I had a very different reaction to that section. I do agree that some citations
and links to prior art would be good - I mentioned in my first email that the
"actor model" is mentioned in passing without ever being defined - but in
general, I thought this summary was very succinct:
> - No limitation. Coroutines are not limited in their lifetime and run as
> long as needed.
> - Top-down limitation: Parent coroutines limit the lifetime of their children
> - Bottom-up limitation: Child coroutines extend the execution time of their
> parents
Since you've described playpens as having an implicit "await all", they're
bottom-up: the parent lasts as long as its longest child. Top-down would be the
same thing, but with an implicit "cancel all" instead.
>Broadly speaking, I can think of three usage patterns for async in PHP
>(speaking, again, as someone who doesn't have a lot of async experience, so I
>may be missing some):
>
>1. Fan-out. This is the "fetch all these URLs at once" type use case, which
>in most cases could be wrapped up into a para_map() function. (Which is
>exactly what Rust does.)
>2. Request handlers, for persistent-process servers. Would also apply for a
>queue worker.
>3. Throw it over the wall. This would be the logging example, or sending an
>email on some trigger, etc. Importantly, these are cases where there is no
>result needed from the sub-routine.
I agree that using these as key examples would be good.
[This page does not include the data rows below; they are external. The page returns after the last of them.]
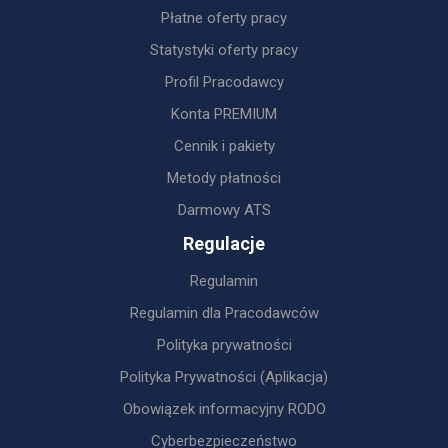
Płatne oferty pracy
Statystyki oferty pracy
Profil Pracodawcy
Konta PREMIUM
Cennik i pakiety
Metody płatności
Darmowy ATS
Regulacje
Regulamin
Regulamin dla Pracodawców
Polityka prywatności
Polityka Prywatności (Aplikacja)
Obowiązek informacyjny RODO
Cyberbezpieczeństwo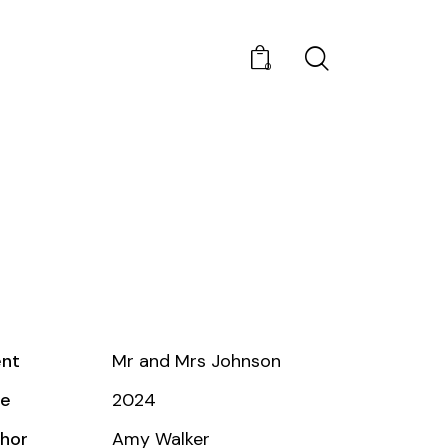
0
ent
Mr and Mrs Johnson
te
2024
hor
Amy Walker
>// Creates an async scope, in which you can create coroutines.
>async {
The problem with using examples like this is that it's not clear what happens
further down the stack - are you not allowed to spawn/start/whatever anything?
Does it get started in the "inherited" scope?
You've also done exactly what you complained the RFC did and provided a
completely artificial example - which of the key use cases you identified is
this version of scope trying to solve?
I actually think what you're describing is very similar to the RFC, just with
different syntax; but your examples are different, so you're talking past each
other a bit.
>I honestly cannot see a use case at this point for starting coroutines in
>arbitrary scopes.
The way I picture it is mostly about choosing between creating a child within a
narrow scope you've just opened, vs creating a sibling in the scope created
somewhere up the stack.
The "request handler" use case could easily benefit from a "pseudo-global"
scope for each request - i e. "tie this to the current request, but not to
anything else that's started a scope in between".
There were also some concrete examples given in the previous thread of
explicitly managing a context/scope/playpen in a library.